President Viktor Yushchenko accused Ukraine's parliament on Wednesday of destabilizing the country by sacking his government, a move that sent the local currency tumbling to its lowest in nine months.
The vote was led by opposition MPs who analysts said were using anger over a costly gas deal last week with Russia to undermine Yushchenko's supporters ahead of a March 26 parliamentary election.
"Yesterday's decision was incomprehensible, illogical and wrong," Yushchenko told reporters in the Kazakh capital Astana. "It simply serves to destabilize the situation."
However, he added: "I don't see this as a tragedy. It's an experience that will increase the quality of Ukrainian politics."
Financial markets were less sanguine and the normally tightly controlled hryvnia currency dropped to its lowest level since April 2005 to 5.09/5.0965 per dollar by midday from 5.075/5.0875 at the opening.
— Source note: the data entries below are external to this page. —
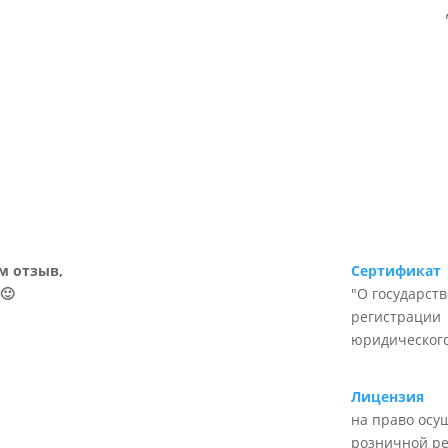
м отзыв,
Сертификат
🙂
"О государст
регистрации
юридического
Лицензия
на право осу
розничной р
"We are all bewildered," one currency dealer said. "There has been no central bank in the market for two days as (dollar) demand has been rising. The market has started to panic."
The central bank did eventually step in to calm things, saying it would take any bids at 5.06 hryvnias to the dollar. Both the currency and stocks recovered some of their losses.
Standard & Poor's agency also affirmed its sovereign credit ratings on Ukraine, saying that despite relatively bleak economic prospects, low debt levels gave the government flexibility with its budget.
Yushchenko met Vladimir Putin for the first time since the Russian president ordered gas taps to be turned off to his ex-Soviet neighbor at the new year in a bitter dispute over prices that briefly disrupted supplies to the rest of Europe.
Last week, Moscow and Kiev finally agreed a new contract under which Ukraine would pay nearly twice as much for its gas.